I have since discovered that the mural painting can still be found in The National Library of Ethiopia in the Capital City of the Country, Addis Ababa. I have been lucky enough to visit Ethiopia but we were unable to see the painting at that particular time due to the library not being open. I really look forward to the day when I can sit quietly as many hundreds of students must have done and become mesmerised by its wonders in person!


A few years ago, whilst searching online for further information, I found a great journal article in the Hal Archives – Ouvertes written by Anaıs Wion 2010 regarding especially the National Archives and Library of Ethiopia.


” The National Library was one of the institutional tools conceived to elevate Ethiopia, and its Emperor, to the same rank as the industrialized and free nations, at a time when most of African and Southern countries were still under colonial domination.

This, at least, can be inferred from the monumental mural painting covering one of the walls of the Public Division main reading room the former Blatengéta Heruy Reading Hall.

In the centre sits enthroned Haile Selassie, wearing a crown and holding a sceptre and an imperial globe, with three lions at his feet and the Trinity church in the background. Allegorical scenes are depicted all around.
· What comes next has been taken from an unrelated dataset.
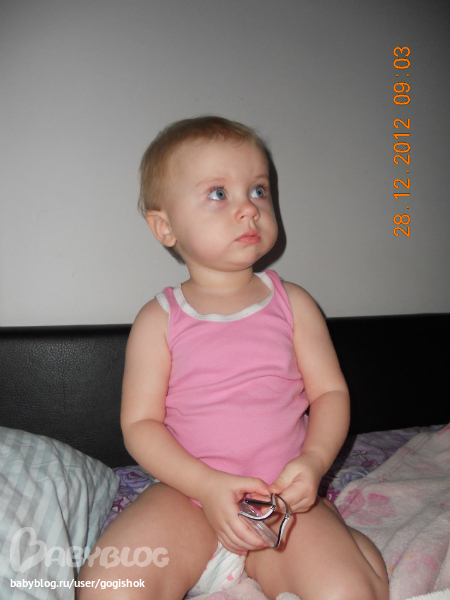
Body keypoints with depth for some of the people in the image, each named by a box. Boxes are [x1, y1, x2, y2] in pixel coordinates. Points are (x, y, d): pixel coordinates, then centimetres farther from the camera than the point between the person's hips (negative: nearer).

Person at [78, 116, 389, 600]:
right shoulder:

At the left of the Emperor, one can see dead bodies of traditional warriors, women and children fleeing in terror, a column of horsemen holding spears and small tanks on the top of a hill. Two statuesque women, holding books but not reading, mourn and condemn this scene. Between sky and earth, heavy black birds glide over this desolation. At the right of the Emperor, one can see in the background women running to exalt khaki-dressed soldiers marching in column while huge tanks stand in the background and proud planes protect the army. In the foreground, children have stopped their games for reading amid peaceful scenery.

Two allegoric female figures symbolise Justice and Veneration for the Emperor. All this happens on earth. In the heavy cloudy sky, winged demons fight against archangels and four horsemen gallop to the cardinal points, referring clearly to the Apocalypse (6: 1-7). As suggested by Giulia Bonacci, this very symbolic painting could be a representation of the final eschatological battle leading to the advent of the messiah incarnated here by the Ethiopian Emperor.

The political meaning of the whole could be therefore, when related to the context of a National Library, a praise of modernisation and enlightenment, and a condemnation of the kind of backwardness which would not allow Ethiopia to stand on equal footing with the industrialised countries. Books and education are here compared to weapons and are designated as one of the main strengths of a Nation.


Curiously enough, in spite of its monumental size and strong symbolic message, none
of the articles mentioning the National Library has ever paid attention to this painting. And I
was able to find only two published photos, both of them black and white. According to
Richard Pankhurst, the painter was Beatrice Playne, a British artist who lived in Ethiopia at
the end of the 1940’s and beginning of the 1950’s.

In her book on Ethiopian church paintings,
she introduced herself saying that she had learned mural painting in Mexico, that she arrived in Ethiopia as a British Council worker on December 1945 and that she “was engaged on some special work in the National Library in Addis Abeba very shortly after [her] arrival”

The Emperor later had his portrait repainted by Em’a’älaf Heruy, son of aläqa Heruy, who
had his atelier in the National Library and was appreciated for his fine execution of portraits,
which he painted from photos. It was a very dynamic period for the National Library, which
also the atelier of the famous Afä-Wärq Täklä. Additionally, the National Library
had an Art Gallery as well as a Historical Museum. ”


Ana¨ıs Wion. The National Archives and Library of Ethiopia: six years of Ethio-French coopera-tion (2001-2006). dir. Wolbert Smidt. The National Archives and Library of Ethiopia: six yearsof Ethio-French cooperation (2001-2006), Jan 2006, Ethiopia. 20 p., 2010.